De un, je ne comprends pas pourquoi utiliser le mot en français, et de deux, comment l’escrime a pu tuer le professeur ? Bien sûr, je leur ai posé la question, et là ils ont répondu que j’avais mal compris, qu’ils parlaient d’autre chose et que c’était une vieille histoire de l’université.
Je ne sais pas comment je dois l’interpréter.
Bref, je voulais juste te le dire. Je ne sais pas si ce détail a une quelconque importance. Non, en fait, il n’en a aucune. Ce n’est pas comme si je désirais continuer mon enquête, que j’avais besoin de rassembler des indices.
J’en ai assez.
Je te dis au revoir, désolé d’avoir encore parlé pour ne rien dire. »
*******
S esquissa un large sourire.

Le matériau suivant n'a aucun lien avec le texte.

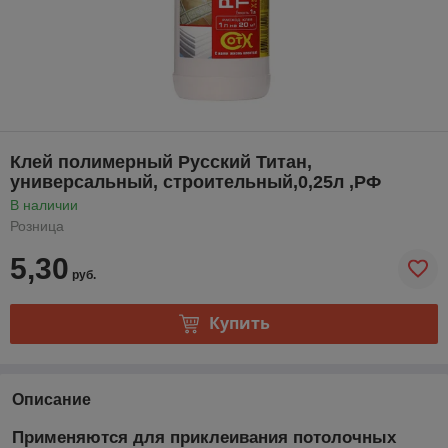
Клей полимерный Русский Титан,
универсальный, строительный,0,25л ,РФ
В наличии
Розница
5,30
руб.
Купить
Описание
Применяются для приклеивания потолочных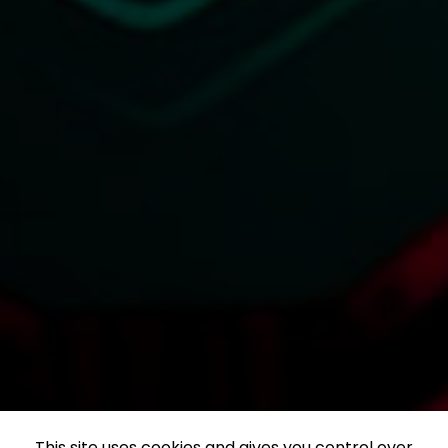
This site uses cookies and gives you control over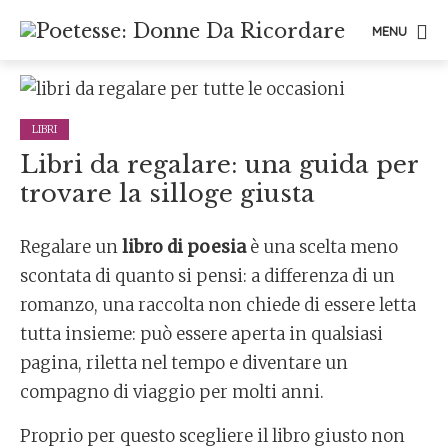
MENU
LIBRI
Libri da regalare: una guida per
trovare la silloge giusta
Regalare un
libro di poesia
è una scelta meno
scontata di quanto si pensi: a differenza di un
romanzo, una raccolta non chiede di essere letta
tutta insieme: può essere aperta in qualsiasi
pagina, riletta nel tempo e diventare un
compagno di viaggio per molti anni.
Proprio per questo scegliere il libro giusto non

Les choses devenaient si intéressantes.
Ce n’était que le début, et pourtant, tout le monde semblait sombrer dans le chaos.

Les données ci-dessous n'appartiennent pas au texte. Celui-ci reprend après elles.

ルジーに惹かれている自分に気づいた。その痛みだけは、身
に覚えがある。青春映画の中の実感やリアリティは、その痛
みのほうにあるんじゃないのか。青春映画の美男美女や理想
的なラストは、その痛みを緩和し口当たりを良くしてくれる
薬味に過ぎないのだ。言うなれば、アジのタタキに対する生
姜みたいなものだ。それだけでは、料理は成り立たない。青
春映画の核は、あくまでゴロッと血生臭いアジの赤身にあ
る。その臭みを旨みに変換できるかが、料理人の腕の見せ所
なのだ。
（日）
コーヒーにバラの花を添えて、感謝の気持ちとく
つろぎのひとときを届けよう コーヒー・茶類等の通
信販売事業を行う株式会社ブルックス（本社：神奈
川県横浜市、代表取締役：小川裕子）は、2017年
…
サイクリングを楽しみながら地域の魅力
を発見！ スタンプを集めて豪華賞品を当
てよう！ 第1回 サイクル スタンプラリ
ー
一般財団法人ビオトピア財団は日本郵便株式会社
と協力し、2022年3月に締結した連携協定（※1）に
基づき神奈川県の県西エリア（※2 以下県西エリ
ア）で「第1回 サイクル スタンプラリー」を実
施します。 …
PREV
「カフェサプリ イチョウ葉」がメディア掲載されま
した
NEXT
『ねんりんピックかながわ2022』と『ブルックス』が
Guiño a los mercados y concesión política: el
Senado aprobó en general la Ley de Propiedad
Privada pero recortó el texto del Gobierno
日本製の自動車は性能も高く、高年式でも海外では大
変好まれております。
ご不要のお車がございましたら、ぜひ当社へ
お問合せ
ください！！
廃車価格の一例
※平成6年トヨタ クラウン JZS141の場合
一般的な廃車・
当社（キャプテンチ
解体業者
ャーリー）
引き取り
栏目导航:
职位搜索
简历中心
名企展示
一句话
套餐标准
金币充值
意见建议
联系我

Allez, il fallait continuer.
À l’instant même, il entendit des coups à sa porte. Sans lever la tête, il demanda à la personne d’entrer.
La porte s’ouvrit et une petite fille de treize ans franchit le seuil. Elle s’approcha dans l’obscurité de la pièce et s’arrêta à un mètre de lui.
« Ta chambre est vraiment sombre, c’est déprimant. »
« Je l’aime bien comme ça. »
Elle s’avança encore jusqu’à arriver derrière lui. Passant la tête au-dessus de son épaule, elle regarda ce qu’il était en train de faire.
« Encore collé à ton PC ? Tu fais quoi ? »
« J’écris. »
« Ta fanfiction ? »
« Exact. »
Elle recula à nouveau.
« Fais une petite pause et descend. Maman t’appelle pour manger, et elle te dit que ce n’est pas la peine de lui dire que tu n’as pas faim. »
« J’ai pas faim. »
La petite fille se mit à rire.
« Et ensuite tu te plains parce que tu as la peau sur les os ! »
Elle tourna les talons et avança jusqu’à la sortie, puis tourna la tête.
« Allez, viens ! Maman va être en colère. »
Il leva la tête vers elle et soupira.
« J’arrive… »
Tout en souriant, l’enfant lui fit signe de la main.
« OK. Je t’attends en bas, Sean. »
Et elle s’en alla, le laissant seul dans la pièce obscure.